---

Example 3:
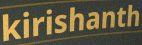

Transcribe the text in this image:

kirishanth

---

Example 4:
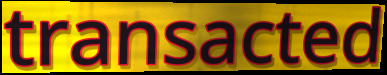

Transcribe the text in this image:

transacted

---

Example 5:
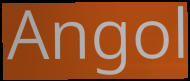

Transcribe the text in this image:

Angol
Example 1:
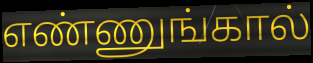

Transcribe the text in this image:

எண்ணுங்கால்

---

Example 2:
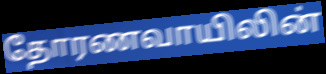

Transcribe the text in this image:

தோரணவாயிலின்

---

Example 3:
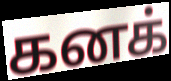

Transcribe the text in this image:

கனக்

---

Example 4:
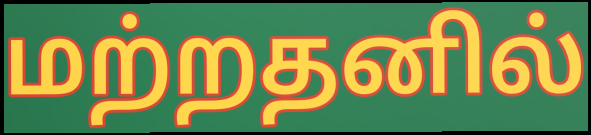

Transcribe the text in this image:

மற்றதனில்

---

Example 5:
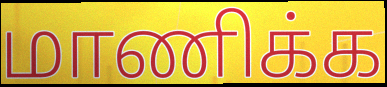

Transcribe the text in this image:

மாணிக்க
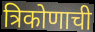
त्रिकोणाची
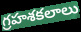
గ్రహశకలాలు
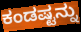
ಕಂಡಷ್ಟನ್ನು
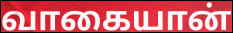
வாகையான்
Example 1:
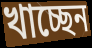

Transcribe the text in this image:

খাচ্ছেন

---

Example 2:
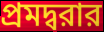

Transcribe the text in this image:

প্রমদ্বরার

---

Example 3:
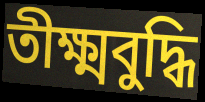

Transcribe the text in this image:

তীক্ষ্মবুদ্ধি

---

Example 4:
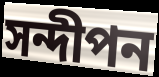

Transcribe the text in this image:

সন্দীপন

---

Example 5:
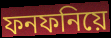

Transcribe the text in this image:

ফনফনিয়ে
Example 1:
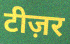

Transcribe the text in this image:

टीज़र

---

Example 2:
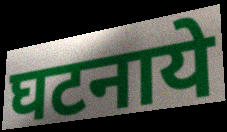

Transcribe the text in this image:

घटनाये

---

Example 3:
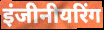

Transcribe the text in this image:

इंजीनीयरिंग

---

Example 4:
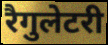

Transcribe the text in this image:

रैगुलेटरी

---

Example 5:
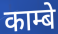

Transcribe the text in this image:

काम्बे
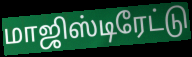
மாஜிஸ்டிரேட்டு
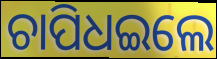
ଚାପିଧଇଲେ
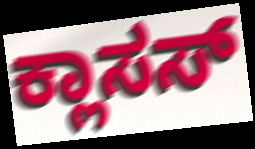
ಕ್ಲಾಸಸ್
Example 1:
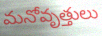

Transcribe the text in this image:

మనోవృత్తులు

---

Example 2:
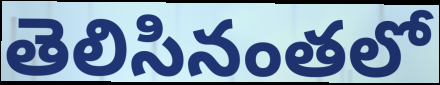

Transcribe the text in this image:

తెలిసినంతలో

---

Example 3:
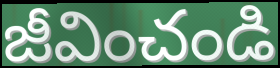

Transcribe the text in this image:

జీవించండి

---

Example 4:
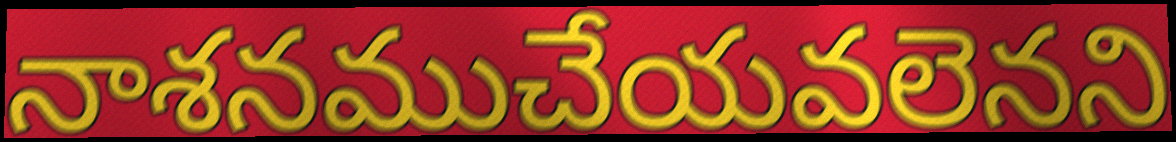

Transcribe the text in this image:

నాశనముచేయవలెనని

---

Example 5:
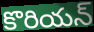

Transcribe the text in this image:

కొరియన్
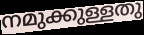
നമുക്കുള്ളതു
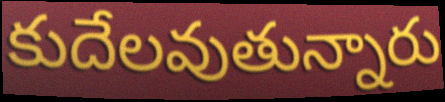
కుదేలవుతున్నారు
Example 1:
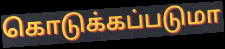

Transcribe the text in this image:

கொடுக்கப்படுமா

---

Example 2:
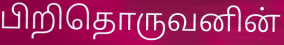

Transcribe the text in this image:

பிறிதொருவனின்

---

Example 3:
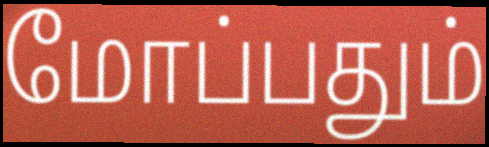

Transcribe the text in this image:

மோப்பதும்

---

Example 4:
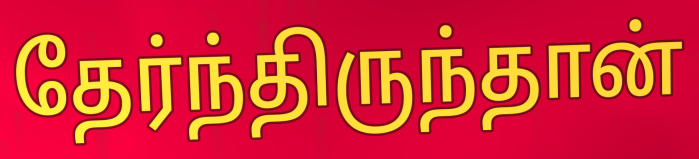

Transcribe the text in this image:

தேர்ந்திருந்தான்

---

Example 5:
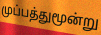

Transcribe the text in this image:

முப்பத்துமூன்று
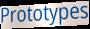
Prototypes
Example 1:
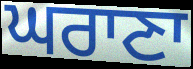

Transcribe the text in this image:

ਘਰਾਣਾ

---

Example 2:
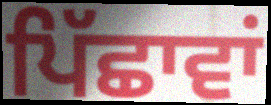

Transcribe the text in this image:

================================

# Given request
Reproduce the rows word for word, starting at the very first line and going on through the line with "தோரணவாயிலின்". Omit the pictures from your copy.

# Task result
---

Example 3:

Transcribe the text in this image:

kirishanth

---

Example 4:

Transcribe the text in this image:

transacted

---

Example 5:

Transcribe the text in this image:

Angol
Example 1:

Transcribe the text in this image:

எண்ணுங்கால்

---

Example 2:

Transcribe the text in this image:

தோரணவாயிலின்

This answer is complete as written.